#### Record excerpts

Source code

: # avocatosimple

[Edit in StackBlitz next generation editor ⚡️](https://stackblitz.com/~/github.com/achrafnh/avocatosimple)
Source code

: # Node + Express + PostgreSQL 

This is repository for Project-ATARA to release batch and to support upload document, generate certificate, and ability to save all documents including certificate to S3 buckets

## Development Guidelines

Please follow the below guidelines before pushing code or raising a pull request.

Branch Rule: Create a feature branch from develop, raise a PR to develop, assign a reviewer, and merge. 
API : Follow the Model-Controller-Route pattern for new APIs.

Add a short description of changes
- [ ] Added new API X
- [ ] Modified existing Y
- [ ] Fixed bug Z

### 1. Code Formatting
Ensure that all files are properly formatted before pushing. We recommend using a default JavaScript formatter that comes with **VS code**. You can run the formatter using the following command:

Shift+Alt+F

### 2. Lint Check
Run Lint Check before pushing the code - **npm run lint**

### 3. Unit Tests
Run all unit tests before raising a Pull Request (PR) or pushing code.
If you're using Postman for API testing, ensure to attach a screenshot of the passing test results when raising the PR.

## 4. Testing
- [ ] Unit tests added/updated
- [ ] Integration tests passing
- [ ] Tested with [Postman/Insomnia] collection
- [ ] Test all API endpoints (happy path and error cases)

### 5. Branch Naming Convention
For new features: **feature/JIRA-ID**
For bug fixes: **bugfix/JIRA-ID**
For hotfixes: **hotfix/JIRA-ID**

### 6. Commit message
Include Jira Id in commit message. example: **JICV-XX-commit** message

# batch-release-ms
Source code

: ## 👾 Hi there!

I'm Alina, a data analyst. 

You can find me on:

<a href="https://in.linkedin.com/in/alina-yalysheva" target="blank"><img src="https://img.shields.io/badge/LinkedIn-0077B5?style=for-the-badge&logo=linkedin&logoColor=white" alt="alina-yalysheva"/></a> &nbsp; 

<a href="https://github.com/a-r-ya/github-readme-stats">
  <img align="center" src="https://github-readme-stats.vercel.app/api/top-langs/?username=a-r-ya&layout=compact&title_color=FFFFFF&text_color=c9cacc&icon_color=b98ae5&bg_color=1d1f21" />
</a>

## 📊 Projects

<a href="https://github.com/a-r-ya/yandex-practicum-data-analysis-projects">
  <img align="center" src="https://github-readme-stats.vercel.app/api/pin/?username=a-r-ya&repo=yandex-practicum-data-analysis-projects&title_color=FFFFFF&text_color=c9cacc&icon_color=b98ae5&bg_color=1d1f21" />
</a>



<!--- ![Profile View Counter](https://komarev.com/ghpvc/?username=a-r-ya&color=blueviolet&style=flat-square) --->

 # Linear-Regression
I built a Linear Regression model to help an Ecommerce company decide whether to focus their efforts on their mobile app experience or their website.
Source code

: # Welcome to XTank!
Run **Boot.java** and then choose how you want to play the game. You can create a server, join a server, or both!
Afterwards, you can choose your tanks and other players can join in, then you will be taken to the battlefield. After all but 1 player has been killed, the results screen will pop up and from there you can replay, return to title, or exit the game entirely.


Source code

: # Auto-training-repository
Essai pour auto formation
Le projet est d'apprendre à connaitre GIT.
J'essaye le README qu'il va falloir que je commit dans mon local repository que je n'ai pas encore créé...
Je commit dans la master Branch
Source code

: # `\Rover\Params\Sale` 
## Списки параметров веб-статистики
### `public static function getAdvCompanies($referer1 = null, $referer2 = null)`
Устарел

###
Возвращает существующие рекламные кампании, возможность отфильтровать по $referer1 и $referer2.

########

■ Activity: Write the listing out again, matching every line exactly.

■ Solution to the problem:
Source code

: # avocatosimple

[Edit in StackBlitz next generation editor ⚡️](https://stackblitz.com/~/github.com/achrafnh/avocatosimple)
Source code

: # Node + Express + PostgreSQL 

This is repository for Project-ATARA to release batch and to support upload document, generate certificate, and ability to save all documents including certificate to S3 buckets

## Development Guidelines

Please follow the below guidelines before pushing code or raising a pull request.

Branch Rule: Create a feature branch from develop, raise a PR to develop, assign a reviewer, and merge. 
API : Follow the Model-Controller-Route pattern for new APIs.

Add a short description of changes
- [ ] Added new API X
- [ ] Modified existing Y
- [ ] Fixed bug Z

### 1. Code Formatting
Ensure that all files are properly formatted before pushing. We recommend using a default JavaScript formatter that comes with **VS code**. You can run the formatter using the following command:

Shift+Alt+F

### 2. Lint Check
Run Lint Check before pushing the code - **npm run lint**

### 3. Unit Tests
Run all unit tests before raising a Pull Request (PR) or pushing code.
If you're using Postman for API testing, ensure to attach a screenshot of the passing test results when raising the PR.

## 4. Testing
- [ ] Unit tests added/updated
- [ ] Integration tests passing
- [ ] Tested with [Postman/Insomnia] collection
- [ ] Test all API endpoints (happy path and error cases)

### 5. Branch Naming Convention
For new features: **feature/JIRA-ID**
For bug fixes: **bugfix/JIRA-ID**
For hotfixes: **hotfix/JIRA-ID**

### 6. Commit message
Include Jira Id in commit message. example: **JICV-XX-commit** message

# batch-release-ms
Source code

: ## 👾 Hi there!

I'm Alina, a data analyst. 

You can find me on:

<a href="https://in.linkedin.com/in/alina-yalysheva" target="blank"><img src="https://img.shields.io/badge/LinkedIn-0077B5?style=for-the-badge&logo=linkedin&logoColor=white" alt="alina-yalysheva"/></a> &nbsp; 

<a href="https://github.com/a-r-ya/github-readme-stats">
  <img align="center" src="https://github-readme-stats.vercel.app/api/top-langs/?username=a-r-ya&layout=compact&title_color=FFFFFF&text_color=c9cacc&icon_color=b98ae5&bg_color=1d1f21" />
</a>

## 📊 Projects

<a href="https://github.com/a-r-ya/yandex-practicum-data-analysis-projects">
  <img align="center" src="https://github-readme-stats.vercel.app/api/pin/?username=a-r-ya&repo=yandex-practicum-data-analysis-projects&title_color=FFFFFF&text_color=c9cacc&icon_color=b98ae5&bg_color=1d1f21" />
</a>



<!--- ![Profile View Counter](https://komarev.com/ghpvc/?username=a-r-ya&color=blueviolet&style=flat-square) --->

 # Linear-Regression
I built a Linear Regression model to help an Ecommerce company decide whether to focus their efforts on their mobile app experience or their website.
Source code

: # Welcome to XTank!
Run **Boot.java** and then choose how you want to play the game. You can create a server, join a server, or both!
Afterwards, you can choose your tanks and other players can join in, then you will be taken to the battlefield. After all but 1 player has been killed, the results screen will pop up and from there you can replay, return to title, or exit the game entirely.


Source code

: # Auto-training-repository
Essai pour auto formation
Le projet est d'apprendre à connaitre GIT.
J'essaye le README qu'il va falloir que je commit dans mon local repository que je n'ai pas encore créé...
Je commit dans la master Branch
Source code

: # `\Rover\Params\Sale` 
## Списки параметров веб-статистики
### `public static function getAdvCompanies($referer1 = null, $referer2 = null)`
Устарел

###
Возвращает существующие рекламные кампании, возможность отфильтровать по $referer1 и $referer2.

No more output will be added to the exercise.